Copy the entries from the line holding "Serviço de Limpeza de" through the line holding "Gestão de Cookies", inclusive, changing "Cookies" to "Dados" and leaving everything else the same.
──────── Task material
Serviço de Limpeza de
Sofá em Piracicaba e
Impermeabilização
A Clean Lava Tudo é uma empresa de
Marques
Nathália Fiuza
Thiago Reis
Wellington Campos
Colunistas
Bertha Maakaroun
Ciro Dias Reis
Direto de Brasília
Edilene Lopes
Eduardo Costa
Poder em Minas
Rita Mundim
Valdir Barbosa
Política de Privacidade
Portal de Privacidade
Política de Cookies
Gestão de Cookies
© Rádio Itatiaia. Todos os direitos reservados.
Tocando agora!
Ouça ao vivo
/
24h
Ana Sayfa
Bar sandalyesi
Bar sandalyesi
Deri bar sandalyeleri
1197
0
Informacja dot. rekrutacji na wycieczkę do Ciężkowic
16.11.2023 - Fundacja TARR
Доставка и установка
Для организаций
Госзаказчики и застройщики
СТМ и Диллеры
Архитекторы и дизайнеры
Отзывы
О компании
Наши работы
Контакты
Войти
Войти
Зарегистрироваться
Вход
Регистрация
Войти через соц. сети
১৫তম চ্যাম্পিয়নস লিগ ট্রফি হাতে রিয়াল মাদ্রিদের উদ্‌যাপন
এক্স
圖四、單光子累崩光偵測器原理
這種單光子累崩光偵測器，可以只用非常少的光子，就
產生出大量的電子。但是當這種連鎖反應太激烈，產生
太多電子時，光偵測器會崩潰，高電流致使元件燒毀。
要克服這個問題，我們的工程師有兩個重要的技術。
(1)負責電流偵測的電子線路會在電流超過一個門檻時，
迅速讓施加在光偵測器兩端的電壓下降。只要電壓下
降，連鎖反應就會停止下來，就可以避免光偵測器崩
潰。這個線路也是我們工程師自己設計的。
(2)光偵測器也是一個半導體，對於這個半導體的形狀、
────────────────
──────── Task material
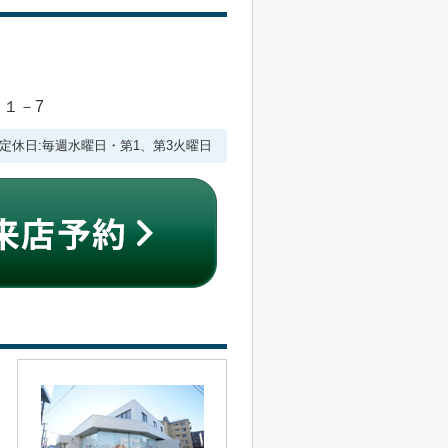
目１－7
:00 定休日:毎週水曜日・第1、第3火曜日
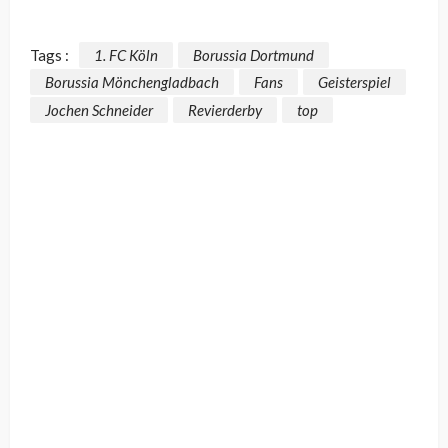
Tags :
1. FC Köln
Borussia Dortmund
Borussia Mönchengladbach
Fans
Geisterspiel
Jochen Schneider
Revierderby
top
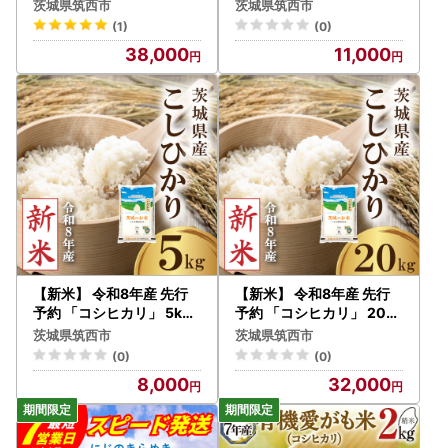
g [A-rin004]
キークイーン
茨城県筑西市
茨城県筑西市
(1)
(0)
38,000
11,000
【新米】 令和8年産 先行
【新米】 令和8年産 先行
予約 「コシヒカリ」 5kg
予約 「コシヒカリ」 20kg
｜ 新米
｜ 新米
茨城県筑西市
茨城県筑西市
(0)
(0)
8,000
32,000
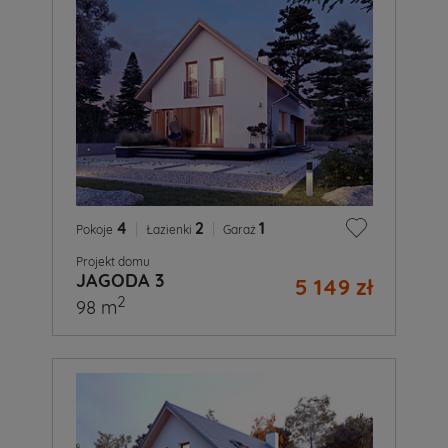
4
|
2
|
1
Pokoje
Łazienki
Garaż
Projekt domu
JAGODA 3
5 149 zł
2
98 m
────────────────
──────── Task material
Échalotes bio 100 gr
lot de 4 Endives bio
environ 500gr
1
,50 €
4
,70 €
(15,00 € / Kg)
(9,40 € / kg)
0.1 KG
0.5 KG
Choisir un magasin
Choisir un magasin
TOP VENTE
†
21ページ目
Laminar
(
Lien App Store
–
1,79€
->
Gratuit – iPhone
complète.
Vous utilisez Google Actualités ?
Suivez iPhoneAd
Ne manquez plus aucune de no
────────────────
Answer to this problem:
Serviço de Limpeza de
Sofá em Piracicaba e
Impermeabilização
A Clean Lava Tudo é uma empresa de
Marques
Nathália Fiuza
Thiago Reis
Wellington Campos
Colunistas
Bertha Maakaroun
Ciro Dias Reis
Direto de Brasília
Edilene Lopes
Eduardo Costa
Poder em Minas
Rita Mundim
Valdir Barbosa
Política de Privacidade
Portal de Privacidade
Política de Dados
Gestão de Dados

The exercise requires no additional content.